When you do find a breeder that you think might work, check on here and if you can't find it, post. The people on here are so well educated and know all the right places to go to get the information that might help you make your decision. Good luck!

Oh, and be VERY careful about visiting breeders who have puppies. They are all so sweet and wonderful and it's really hard to be sad when holding a Golden puppy that it's easy to make a quick decision that may not be the best decision.


----------



## sahdieh (Jun 14, 2010)

Strongly recommend Ajangoldens.com. Has a new litter coming up.


----------



## Sunkota (Sep 30, 2010)

I know of a litter that is about 7 weeks now - well bred, parents have all clearances and nice temperaments, and most importantly, the litter has been family raised in the house (not a kennel situation). Contact me if you are interested.


----------



## lookingforgoldie (Mar 2, 2011)

Hello. Just joined the forum today. We are looking for a golden retriever puppy and a breeder in Northern VA/Maryland area. Has anyone heard anything about Painted Knoll Farm?


----------



## ggal (Nov 15, 2010)

lookingforgoldie said:


> Hello. Just joined the forum today. We are looking for a golden retriever puppy and a breeder in Northern VA/Maryland area. Has anyone heard anything about Painted Knoll Farm?
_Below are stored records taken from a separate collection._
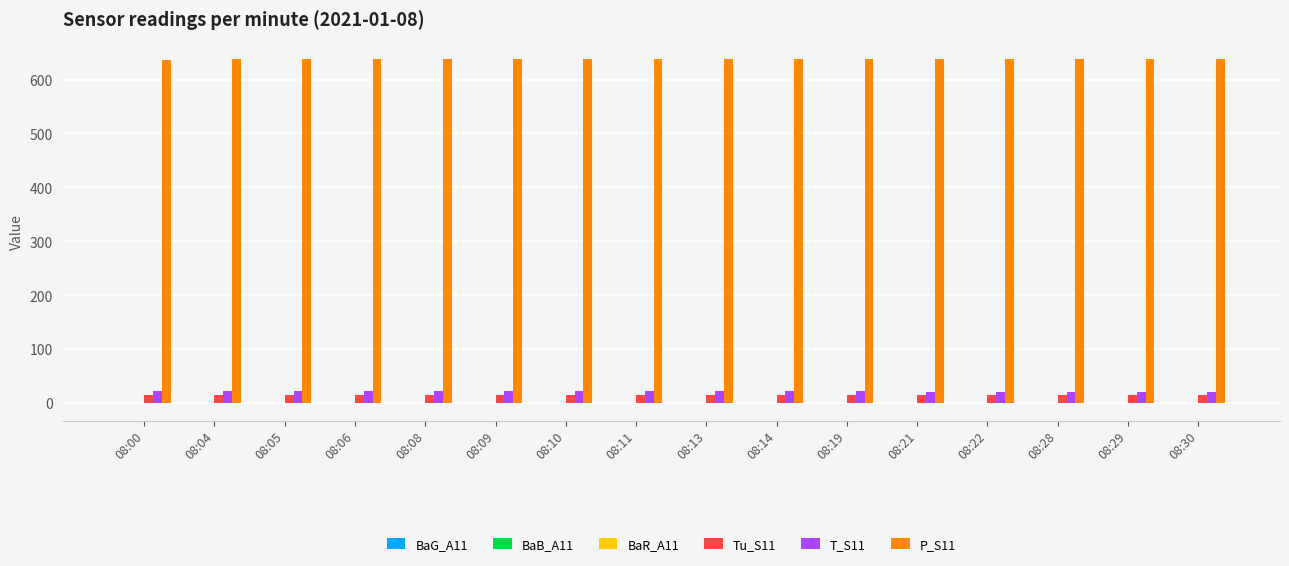

Is it true that Tu_S11 equals 15.0 at 08:21?

True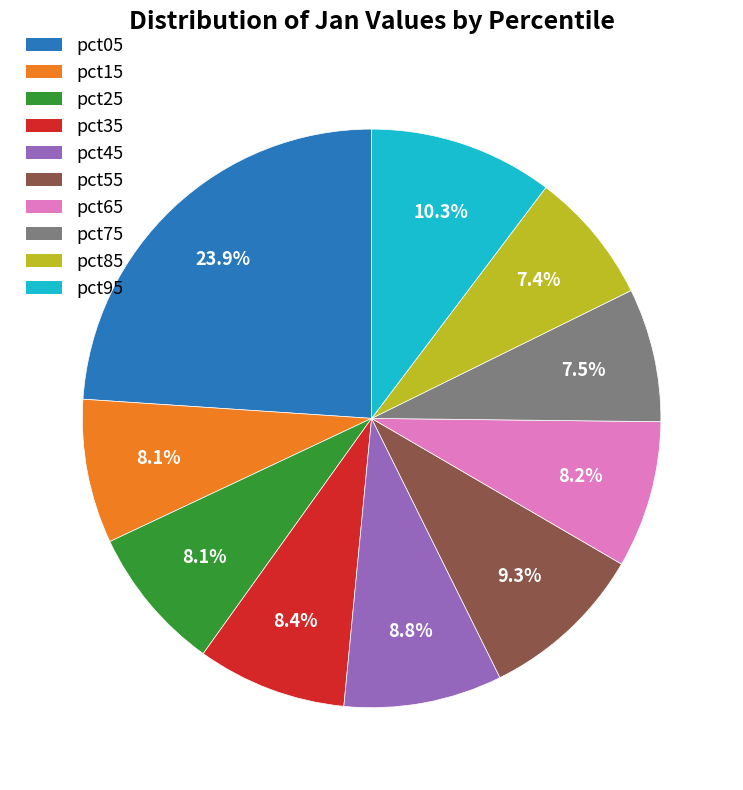

Is the sum of pct35 and pct45 greater than half?

No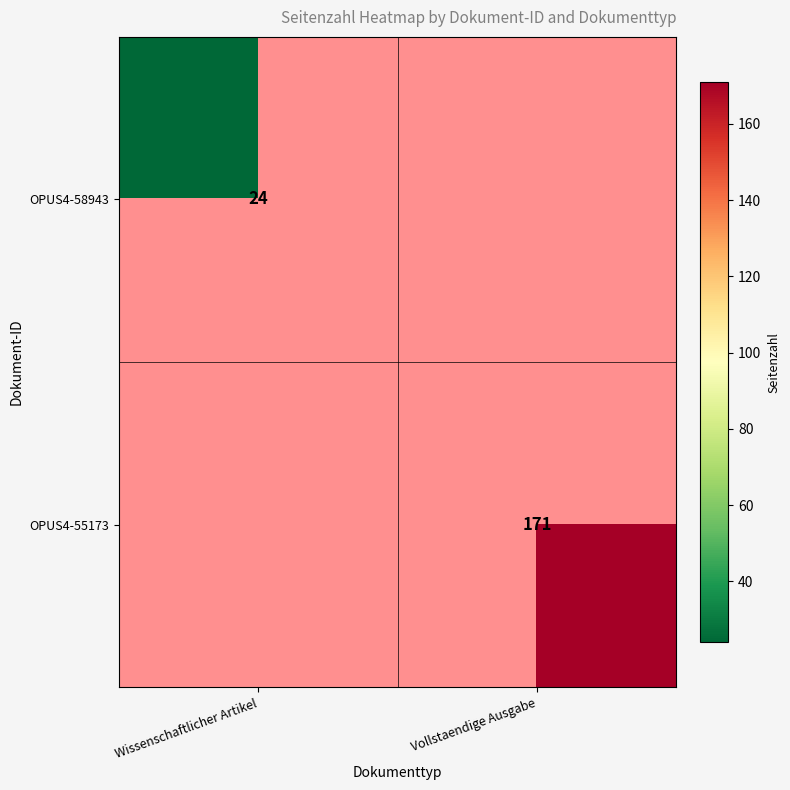

True or false: OPUS4-58943 has a value of 24 at Wissenschaftlicher Artikel.

True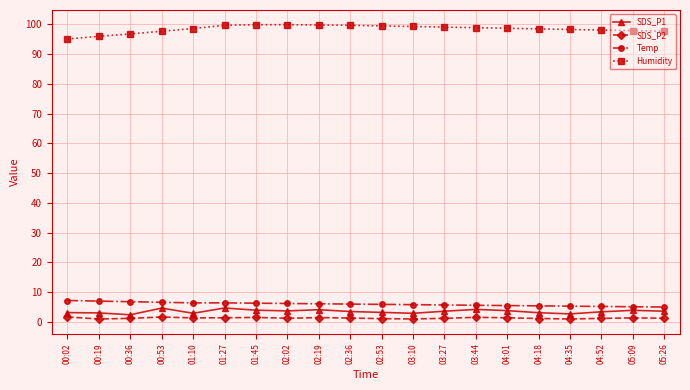

What is the smallest value displayed?

1.0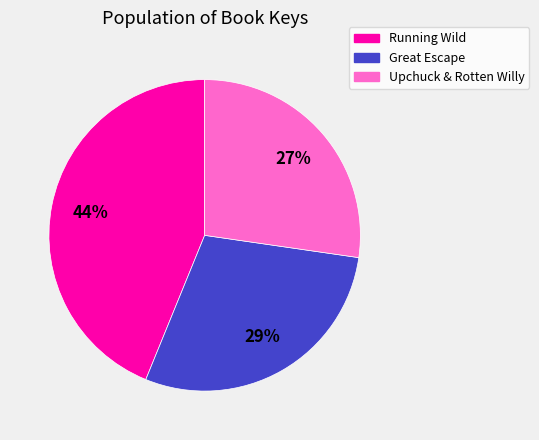

Count the number of slices in the pie.

3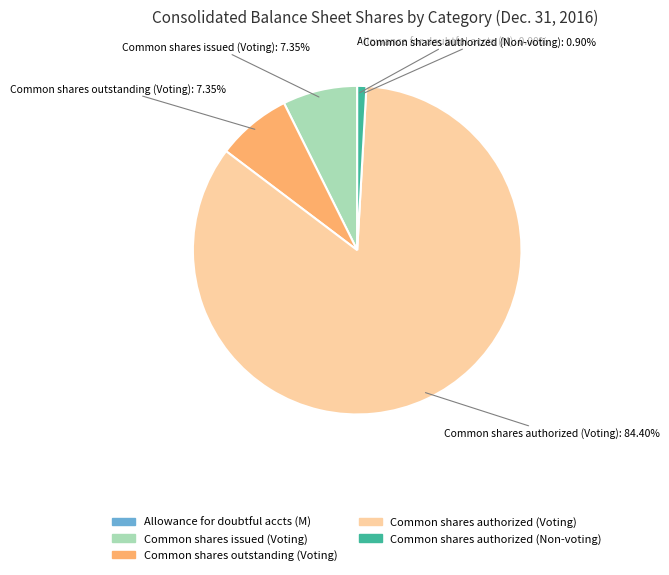

Does any single category account for the majority?

Yes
I believe Painted Knoll has been discussed before, do a search and the thread should pop up.


----------



## CarolinaCasey (Jun 1, 2007)

lookingforgoldie said:


> Hello. Just joined the forum today. We are looking for a golden retriever puppy and a breeder in Northern VA/Maryland area. Has anyone heard anything about Painted Knoll Farm?





ggal said:


> I believe Painted Knoll has been discussed before, do a search and the thread should pop up.


I would not consider Painted Knoll Farms if I were you...Here is the link mentioned above!  In the thread, several good area breeders are mentioned. 

http://www.goldenretrieverforum.com...reeder-puppy/88848-painted-knoll-farm-va.html


----------



## lookingforgoldie (Mar 2, 2011)

Thank you. I gathered from the thread that Painted Knoll Farms was not a place to get a puppy. We've contacted the others mentioned and will continue to look.


----------